### Assignment
Would you reproduce the whole listing exactly, minus its images?

### Information supplied

§

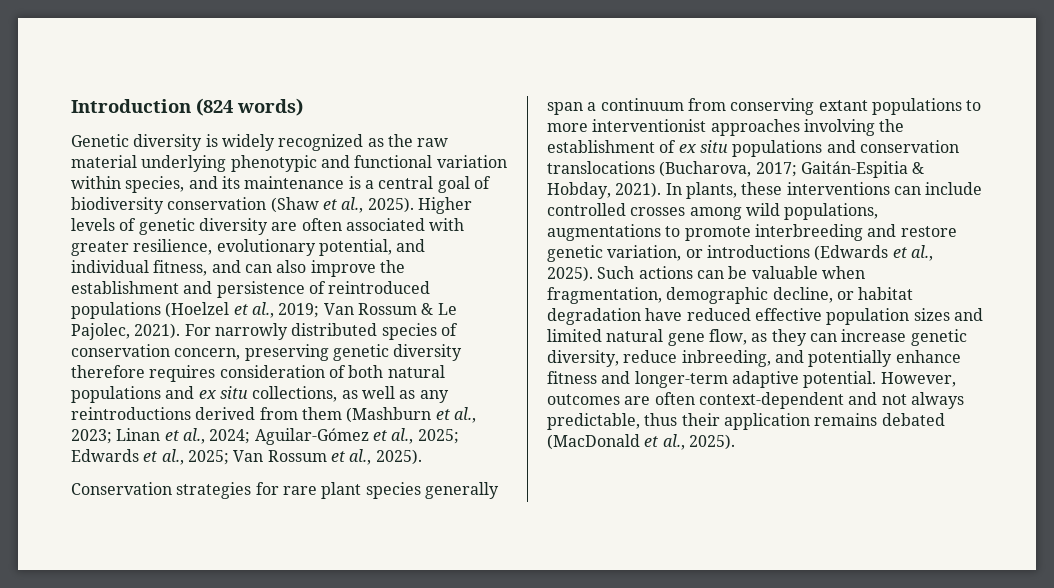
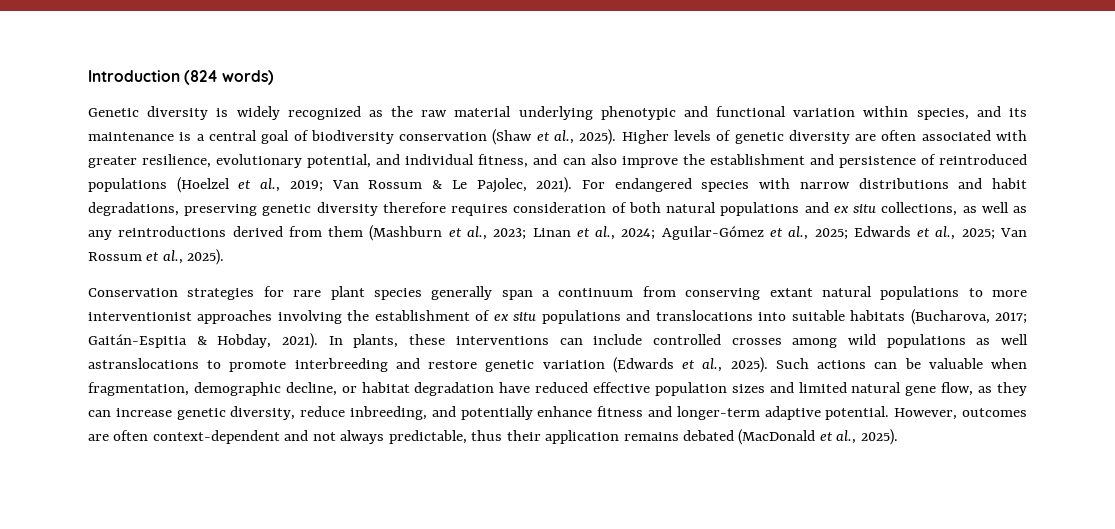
[214,323,458,340] [71,344,241,360] narrowly distributed species of conservation concern, -> [614,178,1027,192] [88,202,179,216] endangered species with narrow distributions and habit degradations,
(868, 105) none -> [821,286,872,297] natural
[859,140,959,153] [547,161,655,174] conservation translocations -> [655,310,906,321] translocations into suitable habitats
[784,203,879,220] [547,224,661,241] populations, augmentations -> [886,334,1028,348] [88,358,199,369] populations as well astranslocations
[607,245,810,261] variation, or introductions -> [542,360,605,369] variation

§

### Task output
[214,323,458,340] [71,344,241,360] narrowly distributed species of conservation concern, -> [614,178,1027,192] [88,202,179,216] endangered species with narrow distributions and habit degradations,
(868, 105) none -> [821,286,872,297] natural
[859,140,959,153] [547,161,655,174] conservation translocations -> [655,310,906,321] translocations into suitable habitats
[784,203,879,220] [547,224,661,241] populations, augmentations -> [886,334,1028,348] [88,358,199,369] populations as well astranslocations
[607,245,810,261] variation, or introductions -> [542,360,605,369] variation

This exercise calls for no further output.